Cek feses segar pada pukul 06.00-09.00. Periksa 3-5 titik per-pen. Ada berapa feses per m2, berapa yang aneh atau mengandung darah. Kalau ada papaya dropping, berlendir, ada pakan yang tidak tercerna, itu dihitung kasus positif. Bila yang positif rata-rata tiap kandang 10% ke bawah, masih agak aman. Di atas 10%, keseragaman akan hancur dan FCR bengkak.
Jika jumlah ayam banyak, cek kloaka lebih tepat hasilnya. Pada NE, kotoran yang berlendir menyebabkan bulu kotor dan lengket. Kasus koksi ditandai bulu kotor tapi tidak lengket.
Lalu, lakukan skoring kesehatan. Tiap pen ambil 20 ekor secara acak, minimum 3 pen dari satu kandang. Dikatakan positif gangguan pencernaan bila jumlah ayam yang bulunya kotor di atas 5%. Untuk memastikan kasus tersebut koksidiosis atau NE, ambil sampel dari pantat ayam kotor dan pantat yang bersih. Gunakan kekotoran kloaka untuk mengukur derajat keparahan kasus. Kalau sudah pasti penyebabnya, siapkan obat atau jual ayam.
CCRD alias Ngorok
Tanpa AGP, kotoran ayam selalu basah sehingga kandungan gas dalam kandang tinggi.
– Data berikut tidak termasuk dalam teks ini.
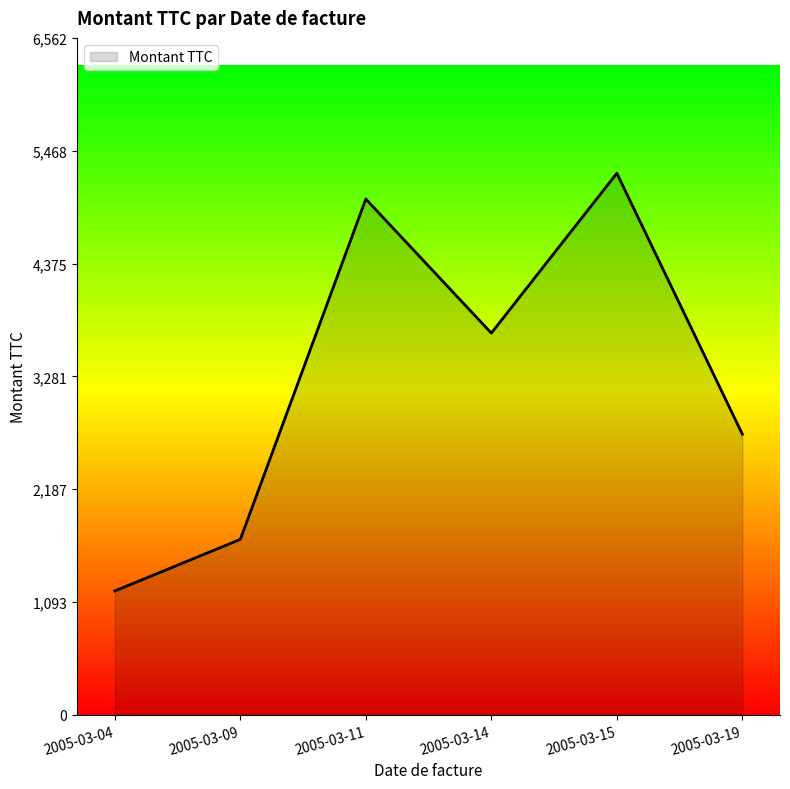

Is it true that the value at 2005-03-09 is 2926?

False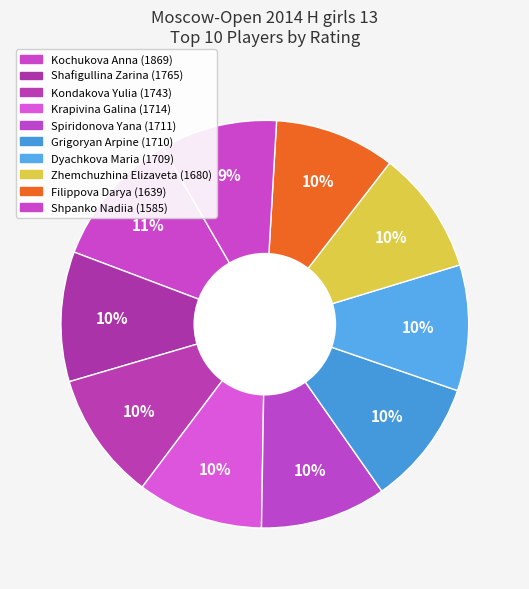

Count the number of slices in the pie.

10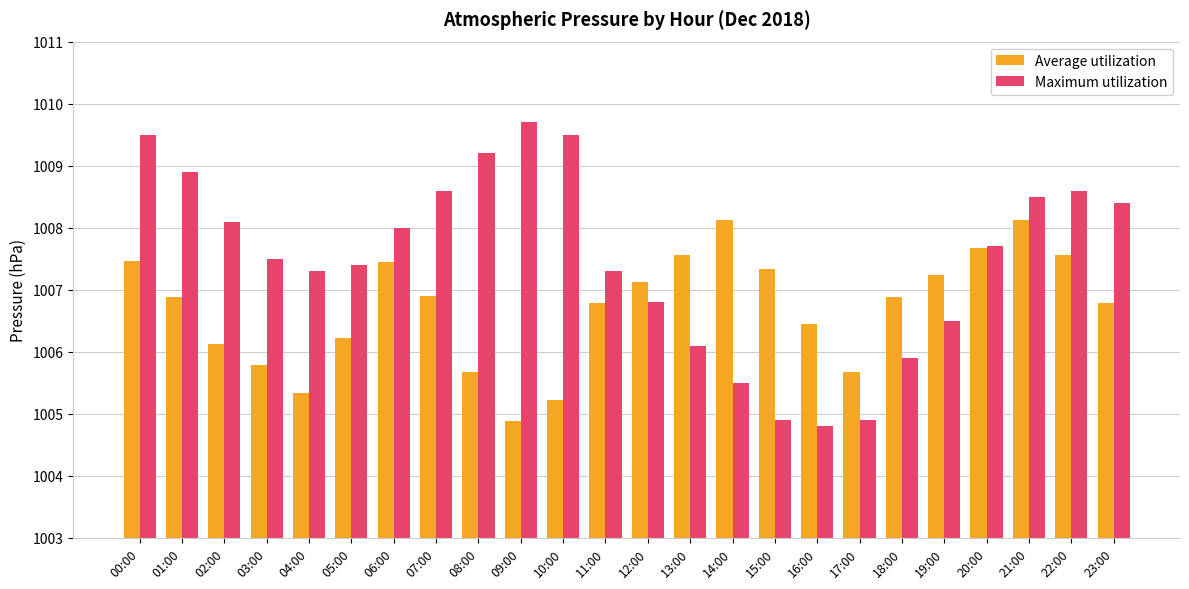

Reading right to left, what are all the values shown in this chart?

Average utilization: 1006.8	1007.6	1008.1	1007.7	1007.2	1006.9	1005.7	1006.5	1007.3	1008.1	1007.6	1007.1	1006.8	1005.2	1004.9	1005.7	1006.9	1007.5	1006.2	1005.3	1005.8	1006.1	1006.9	1007.5
Maximum utilization: 1008.4	1008.6	1008.5	1007.7	1006.5	1005.9	1004.9	1004.8	1004.9	1005.5	1006.1	1006.8	1007.3	1009.5	1009.7	1009.2	1008.6	1008.0	1007.4	1007.3	1007.5	1008.1	1008.9	1009.5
Jenis gasnya bisa amonia atau gas lain dan H2S, sisa metabolisme protein. Kotoran yang basah juga meningkatkan kelembapan dan menciptakan kondisi anaerob. Kondisi ini makin memudahkan perkembangan mikroorganisme di kantung hawa, trakea, dan sinus hidung, yakni mikoplasma.
Mikoplasma itu, khususnya M. gallisepticum, menyebabkan penyakit Complex Chronic Respiratory Disease (CCDR) alias ngorok. CCRD yang bandel dan sulit diobati dengan antibiotik ini menjadi ancaman ketiga pascapencabutan AGP. Karena itu kita harus deteksi sedini dan semaksimal mungkin.
Bagaimana caranya? Lakukan deteksi gangguan pernapasan pada malam hari. Ketika tiba-tiba muncul gangguan pernapasan yang berat, seperti bunyi ngorok, hitung jumlahnya. Begitu lebih dari 10%, kita harus ambil langkah, ayam dijual atau diobati.
Ketika diobati antibiotik tidak merespon dan yang lain tidak bisa dilakukan, tapi ayam belum siap jual, peternak perlu perhatikan ventilasi di dalam kandang. Dengan ventilasi yang baik, kita mengeliminasi kuman di dalam kandang dan mengurangi heat stress supaya ayam lebih nyaman.